For the past 16 years, BART has hiked fares every two years based on inflation.
Another one of these increases which would hike fares 5.4% or an average of 22 cents a ride, is set to go into effect January of next year — But one BART director wants to put the brakes on this added hike.
“I think we need to give riders a break,” Debora Allen said.
BART director Debora Allen says ridership is dropping as is customer satisfaction and a fare increase will make matters worse.
“I think that every time that we raise fares, every time crime goes up, every time there’s a newsworthy incident on the system, we lose ridership,” Allen said.
“This really isn’t the right thing to do, it’s really a short term gambit,” Bevan Dufty said.

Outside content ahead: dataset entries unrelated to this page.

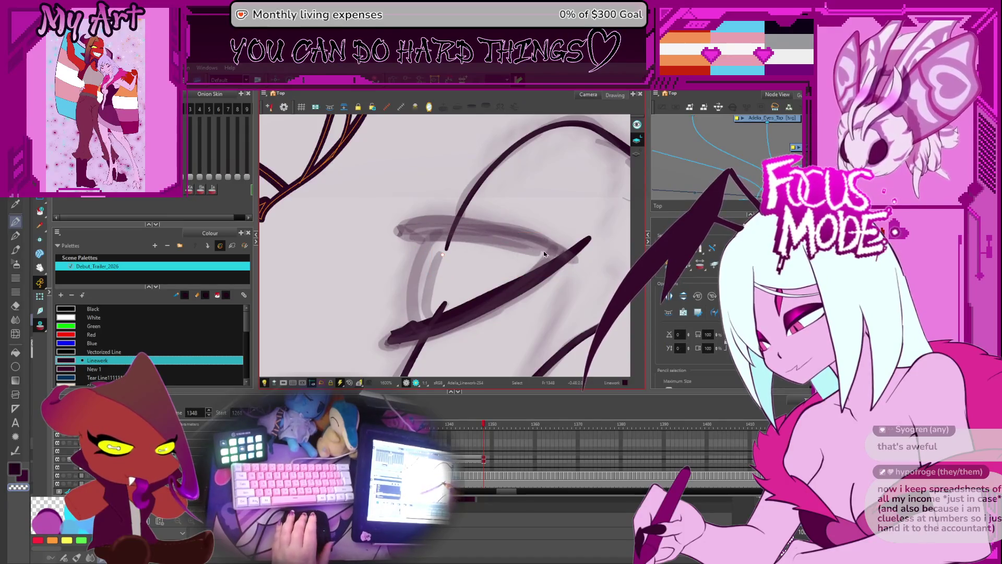
# Try inking the lower eye curve and the eye's upper edge, undoing both.
pyautogui.press('2')
pyautogui.press('1')
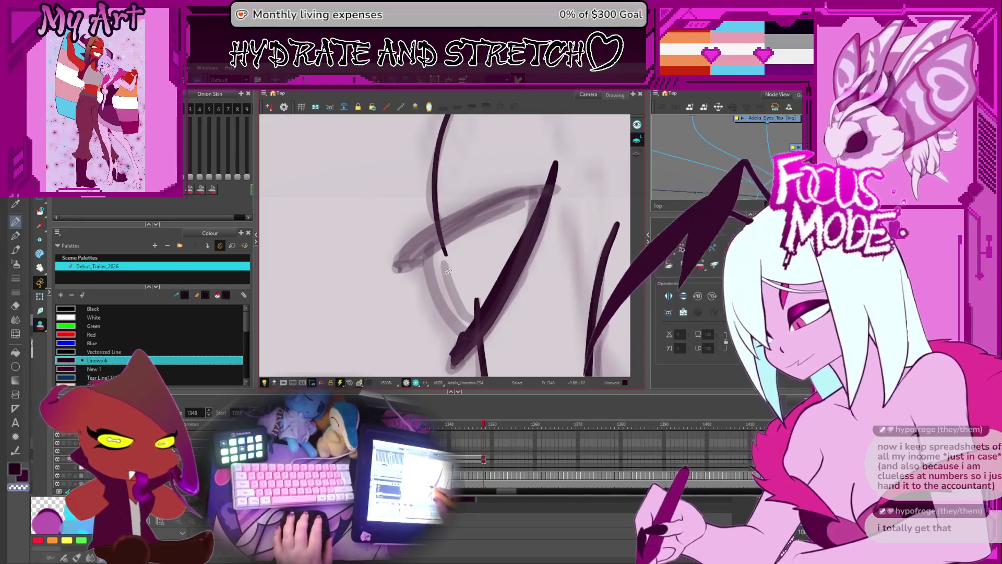
pyautogui.press('alt+slash')
pyautogui.moveTo(391, 268); pyautogui.dragTo(444, 255)
pyautogui.press('ctrl+z')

BART president Bevan Dufty says the $25-million generated from that fare hike is earmarked for new BART cars, as well as a new train control system — Both he says will improve the rider’s experience, and he says if the money is yanked, it will put BART’s remaining budget in flux.

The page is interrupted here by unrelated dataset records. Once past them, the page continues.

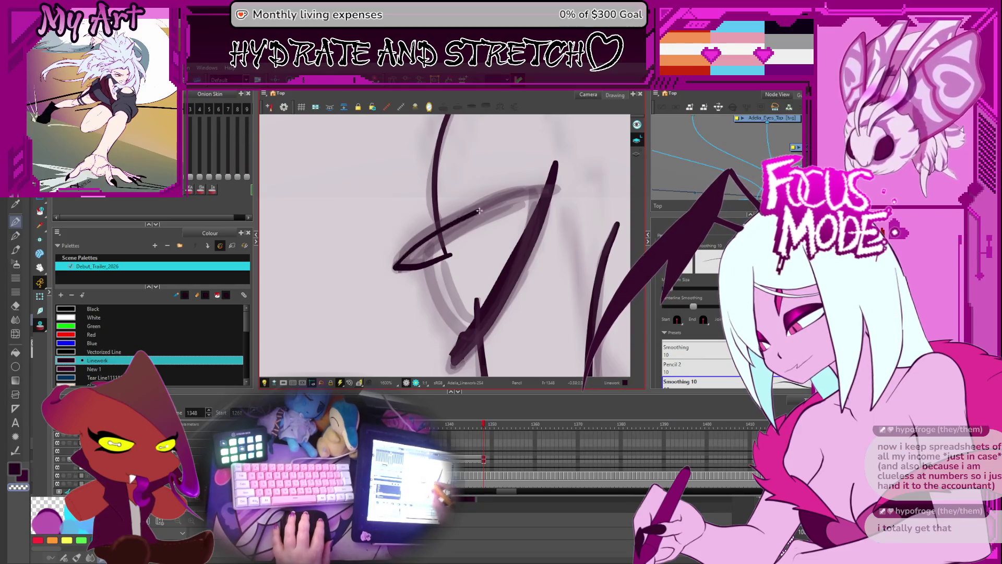
pyautogui.moveTo(400, 272)
pyautogui.mouseDown()
pyautogui.moveTo(488, 200)
pyautogui.moveTo(573, 177)
pyautogui.mouseUp()
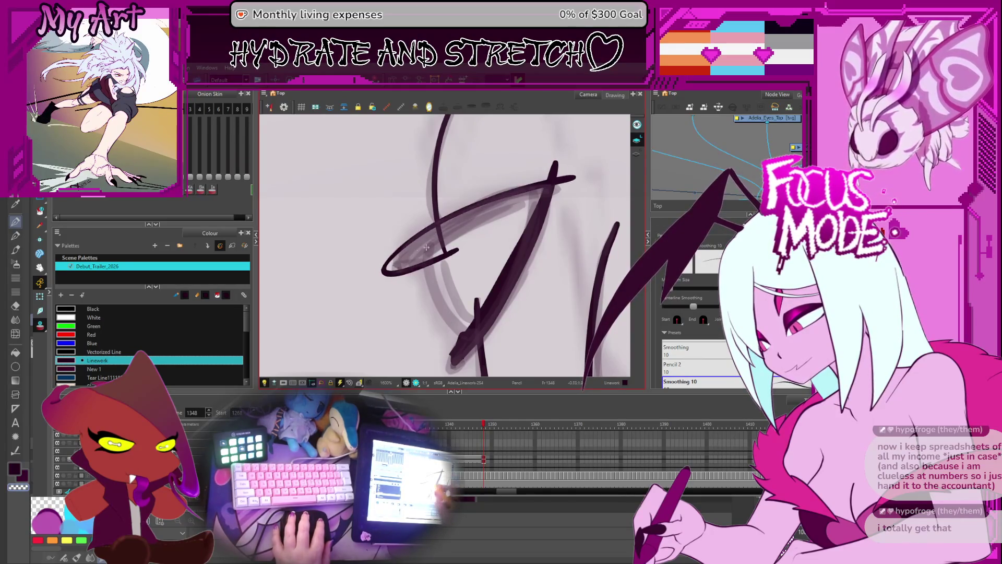
pyautogui.press('1')
pyautogui.press('ctrl+z')
# Attempt the long curving upper eyelid line several times, undoing each try.
pyautogui.press('alt+s')
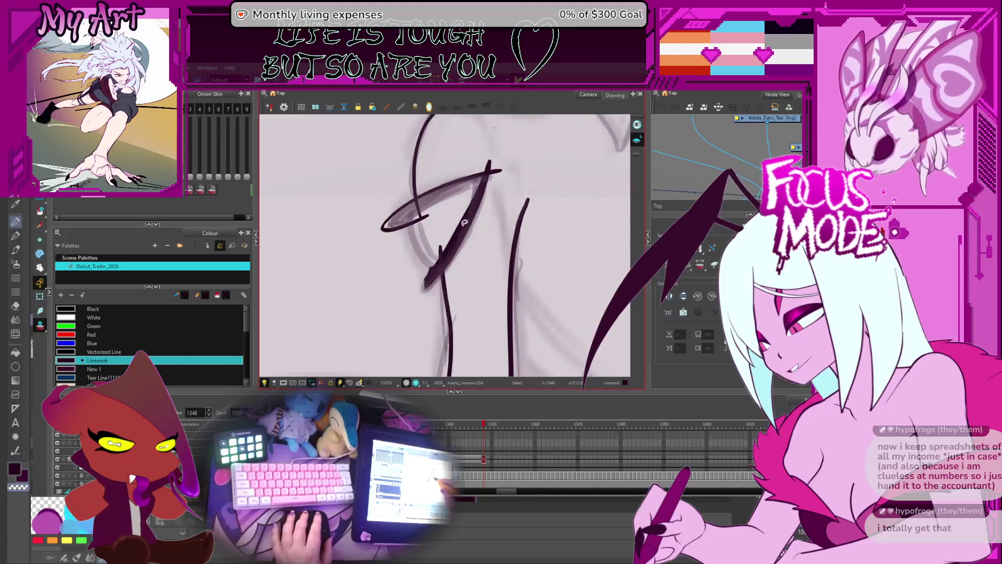
pyautogui.press('2')
pyautogui.press('v')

“Where are the cuts going to be made if we’re not going to have the revenue that was anticipated with this inflation-based adjustment, will it come from safety, will it come out of station hardening, I don’t know,” Dufty said.
As for riders, they are not opposed to a fare hike but want the money earmarked for specific things.
Six votes are needed to halt the fare hike. The BART board will discuss the matter at its June 13 meeting.